In an important decision, the Third Circuit recently held in Lupyan v. Corinthian Colleges, Inc. that an employee’s sworn statement — and nothing more — that she did not receive management’s mailed notification that her leave was designated as qualifying under the Family and Medical Leave Act (FMLA), created a fact question precluding summary judgment on plaintiff’s FMLA interference and retaliation claims. In other words, plaintiff in Lupyan was able to force her former employer to proceed to trial simply because plaintiff claimed she never received her employer’s notification that her leave was designated FMLA leave. Also of note, the Third Circuit in Lupyan held that management’s alleged failure to send statutorily mandated documentation, standing alone, violates the FMLA, provided the employee can establish “prejudice.” Lupyan thus stands as a stark reminder to employers that they must be careful to strictly comply with the FMLA’s notice requirements, and preserve verifiable documentation of all communications with their employees on leave. This opinion is likely to have implications nationwide.
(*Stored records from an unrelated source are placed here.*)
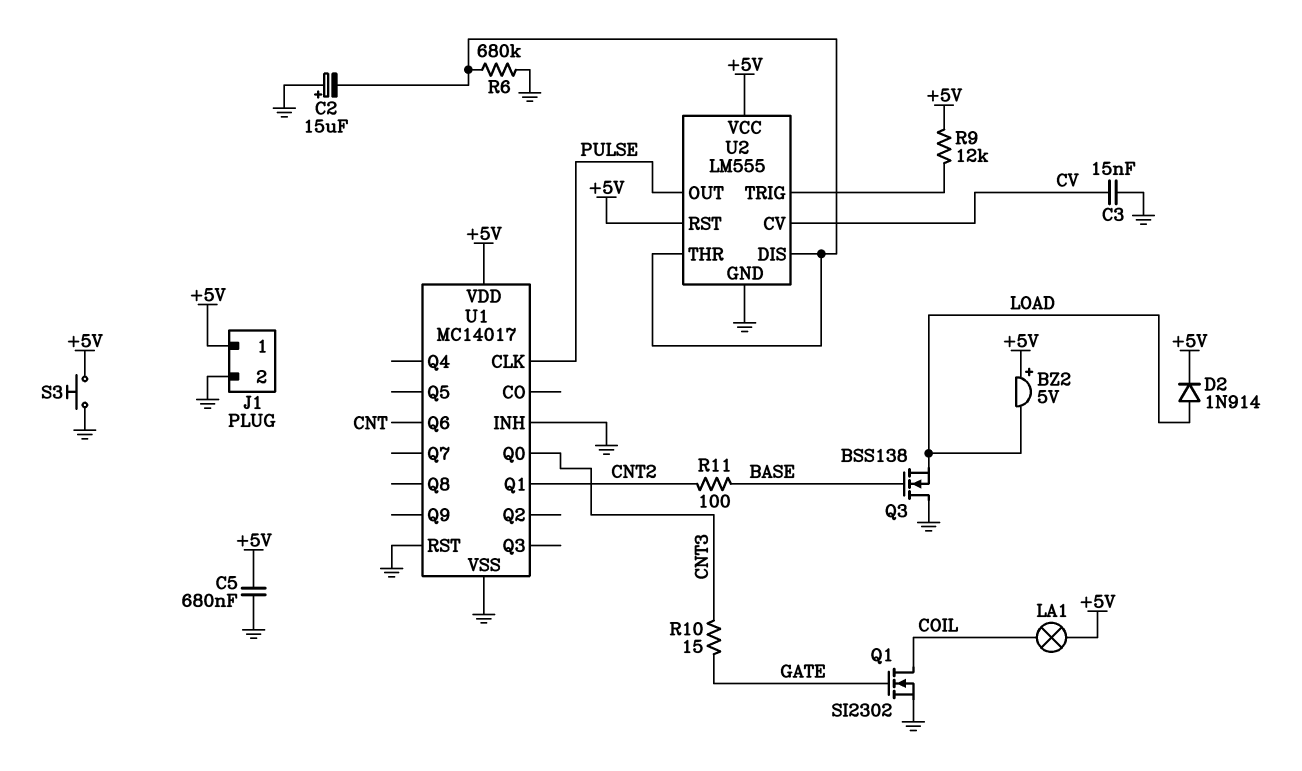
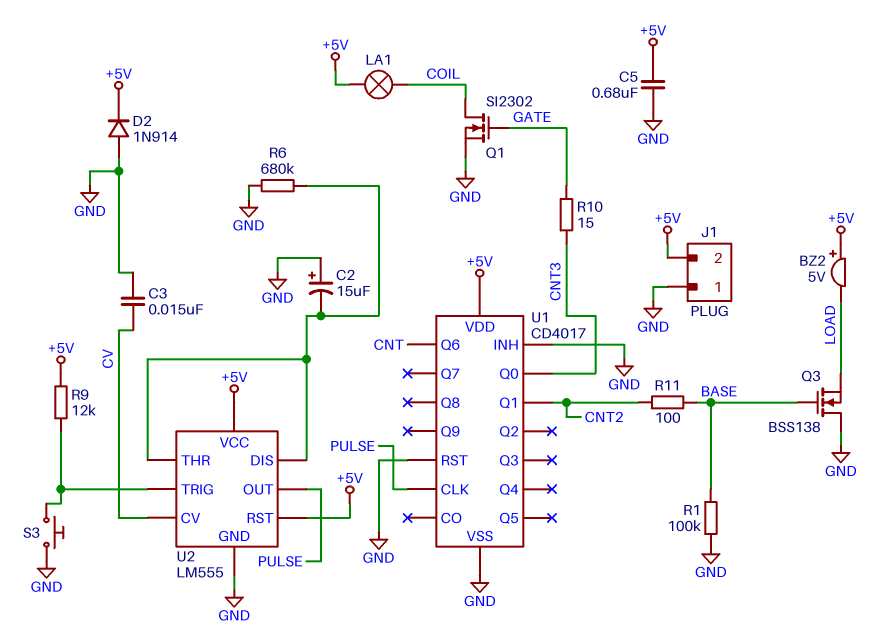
D2: diode 1N914 (A LOAD, K +5V) -> diode 1N914 (A GND, K +5V)
J1 pin 1: +5V -> GND
J1 pin 2: GND -> +5V
R1: none -> 100k (BASE, GND)
S3: button (+5V, GND) -> button (GND, U2/TRIG)
U1: MC14017 -> CD4017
Briefly, the plaintiff in Lupyan requested a “personal leave” in early December 2007 relating to her depression. Plaintiff’s supervisor suggested she apply for short-term disability instead, and to that end plaintiff submitted a Certification of Health Care Provider. The Company determined that plaintiff qualified for protected leave under the FMLA. On Dec. 19, 2007, the Company mailed the plaintiff a letter explaining her rights under the statute and advising that she was expected to return to work by April 1, 2008. Plaintiff denied ever having received the letter. Five weeks after plaintiff was scheduled to return to work, the Company terminated her employment. Plaintiff claimed interference with her FMLA rights, arguing under the Supreme Court’s decision in Ragsdale v. Wolverine World Wide, Inc., 535 U.S. 81 (2002) that had she known her leave was subject to the requirements of the FMLA, she would have “expedited her return” to avoid placing her job in jeopardy.
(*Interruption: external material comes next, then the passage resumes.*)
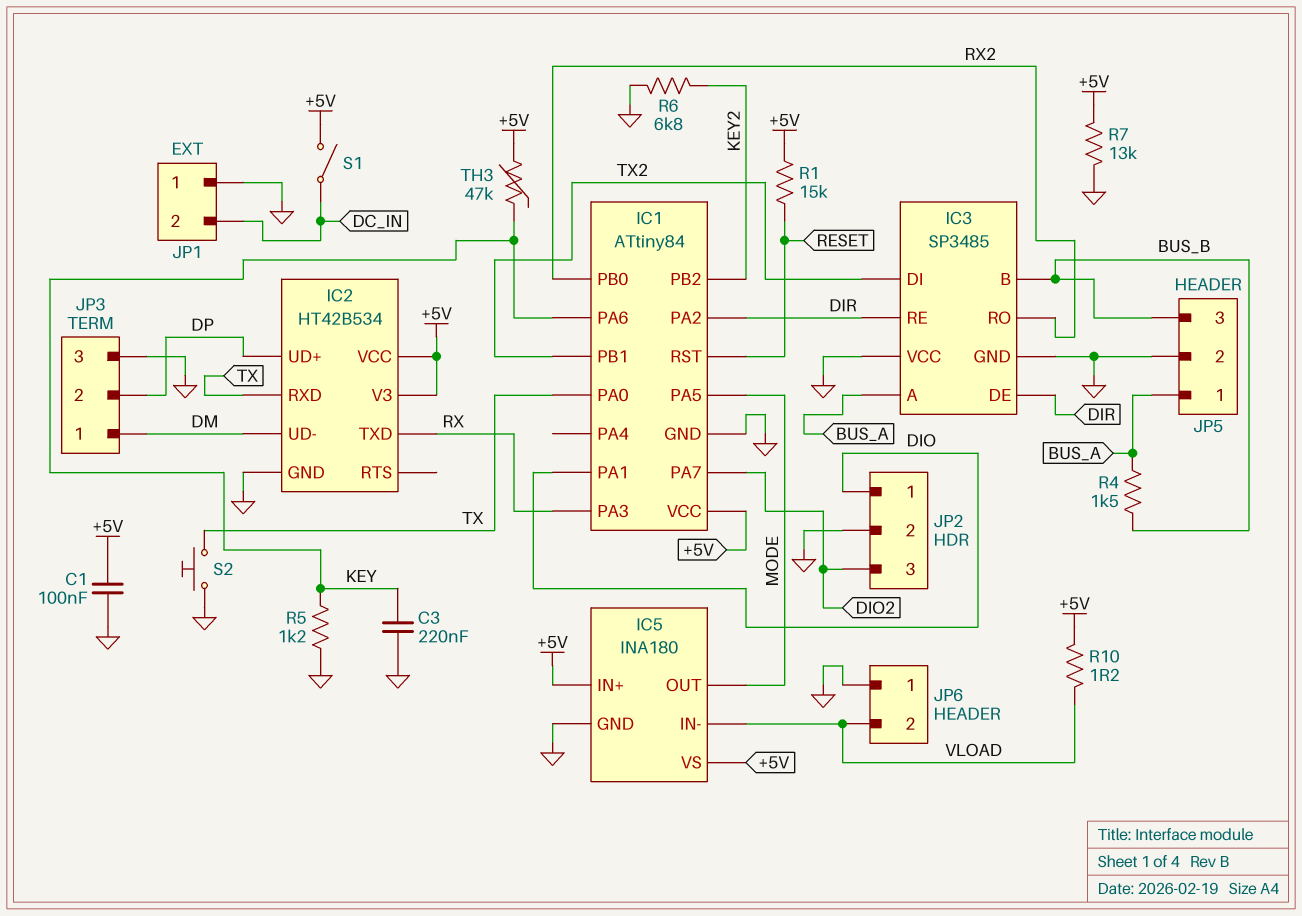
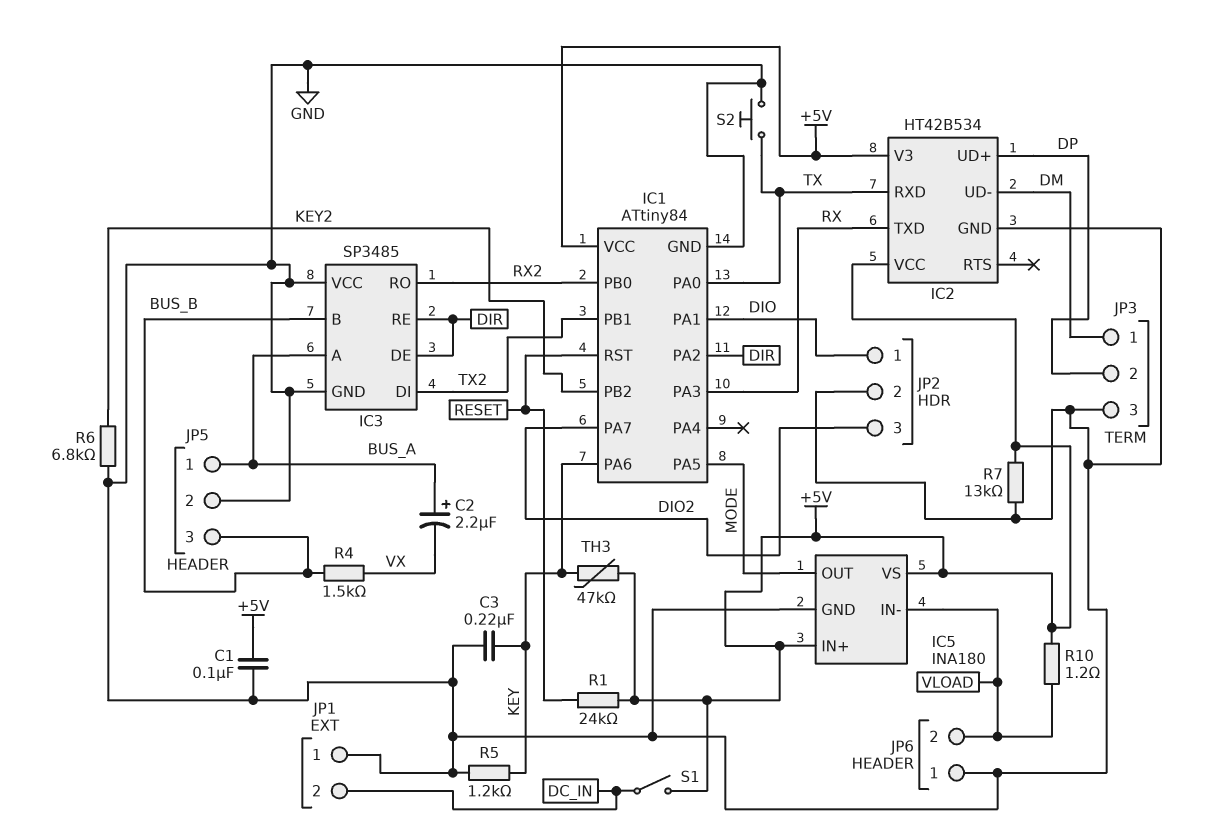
C2: none -> 2.2uF (plus BUS_A, minus VX)
R1: 15k (+5V, RESET) -> 24k (+5V, RESET)
R4: 1.5k (BUS_A, BUS_B) -> 1.5k (BUS_B, VX)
The District Court granted the employer summary judgment. The Third Circuit reversed. In support of its summary judgment application, the employer submitted affidavits from two employees verifying the notification letter was sent via standard mail. The Third Circuit recognized that this evidence entitled the employer to the benefit of the “mailbox rule,” whereby “if a letter ‘properly directed is proved to have been either put into the post-office or delivered to the postman, it is presumed … that it reached its destination at the regular time, and was received by the person to whom it was address.’” The Court stressed, however that “this ‘is not a conclusive presumption of law.’” Because plaintiff claimed in an affidavit that she never received the notice, the Third Circuit concluded that she “sufficiently burst the mailbox rule’s presumption, to require a jury to determine the credibility of her testimony, as well as that of [defendant]’s witnesses.”
- In light of Lupyan, employers should review their procedures for administering FMLA leave to avoid costly litigation and potential liability. In particular, employers should take to heart the Third Circuit’s admonition against relying upon “snail mail” for providing required notices to employees:
In this age of computerized communications and handheld devices, it is certainly not expecting too much to require businesses that wish to avoid a material dispute about the receipt of a letter to use some form of mailing that includes verifiable receipt when mailing something as important as a legally mandated notice. The negligible cost and inconvenience of doing so is dwarfed by the practical consequences and potential unfairness of simply relying on business practices in the sender’s mailroom.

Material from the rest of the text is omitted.